Food and beverage giants agree to strengthen supply chain management

Companies such as Unilever, Mars and PepsiCo are part of a new collaborative partnership aiming to develop free science-based decision tools that improve farm-level sustainability reporting metrics and data collection.

The Sustainability Consortium (TSC) – a collaborative group focusing on lifecycle and supply chain sustainability impacts – has signed a memorandum of understanding (MoU) to align a free online tool for farmers to quantify and understand environmental impacts with the needs of businesses.

TSC singed the MoU with the Cool Farm Alliance (CFA) to build up the knowledge of the non-profit’s Cool Farm Tool that provides information of farming impacts on water, biodiversity and greenhouse gas emissions. As part of the collaboration, more than 100 TSC members – which includes Unilever, Kellogg’s and P&G – will have access to new farming performance indicators and retailer sustainability surveys.

The partnership will strengthen the links between farmers in more 60 countries supplying global markets that are part of the CFA and the global retailers enlisted in the TSC. Through the partnership, farmers and brands will work to facilitate climate change mitigation in agricultural supply chains.

CFA’s deputy general manager Daniella Malin said: “We are delighted to announce this partnership with TSC. The Cool Farm Tool is becoming increasingly widely used in supply chains around the world, and we are eager for its uptake by farmers to support complementary sustainability programs like TSC. We look forward to a long and fruitful working partnership”
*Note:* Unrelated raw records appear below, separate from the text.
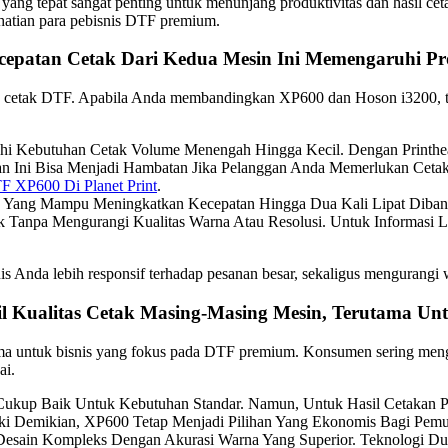
yang tepat sangat penting untuk menunjang produktivitas dan hasil cet
hatian para pebisnis DTF premium.
epatan Cetak Dari Kedua Mesin Ini Memengaruhi Pro
snis cetak DTF. Apabila Anda membandingkan XP600 dan Hoson i3200, t
 Kebutuhan Cetak Volume Menengah Hingga Kecil. Dengan Printhead
an Ini Bisa Menjadi Hambatan Jika Pelanggan Anda Memerlukan Ceta
F XP600 Di Planet Print
.
Yang Mampu Meningkatkan Kecepatan Hingga Dua Kali Lipat Diband
 Tanpa Mengurangi Kualitas Warna Atau Resolusi. Untuk Informasi L
is Anda lebih responsif terhadap pesanan besar, sekaligus mengurangi
il Kualitas Cetak Masing-Masing Mesin, Terutama 
k utama untuk bisnis yang fokus pada DTF premium. Konsumen sering m
ai.
ukup Baik Untuk Kebutuhan Standar. Namun, Untuk Hasil Cetakan Pr
ki Demikian, XP600 Tetap Menjadi Pilihan Yang Ekonomis Bagi Pemu
sain Kompleks Dengan Akurasi Warna Yang Superior. Teknologi Du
Streamlining supply chains

Brands sourcing agricultural products have a plethora of issues to look out for. In order to tackle rising food waste – and the subsequent emissions – Tesco has reached out to suppliers to get them to agree to halving food waste by 2030.

Mars, L’Oreal and Tetra Pak are among a host of international businesses that have come together to form a cross-sector initiative to help tackle deforestation, while TSC member Unilever had to suspended sourcing from an Indonesian-based palm oil supplier over alleged illegal peatland clearance methods.

With WWF claiming that businesses can unlock new market opportunities by using credible voluntary sustainability standards, TSC hopes the new partnership will drive sustainability into supply chains.

TSC’s director of research Christy Slay said: “TSC has been working with CFA for several years now, and we are excited to formalise this partnership agreement. By working together we can streamline the reporting experience for growers and food manufacturers, making it easier to communicate sustainability data.”

TSC has more than 100 members and there are more than 2,000 people using TSC tools globally to facilitate sustainability. TSC also convenes more than 200 global organisations – including WWF and CDP – at 75 networking opportunities.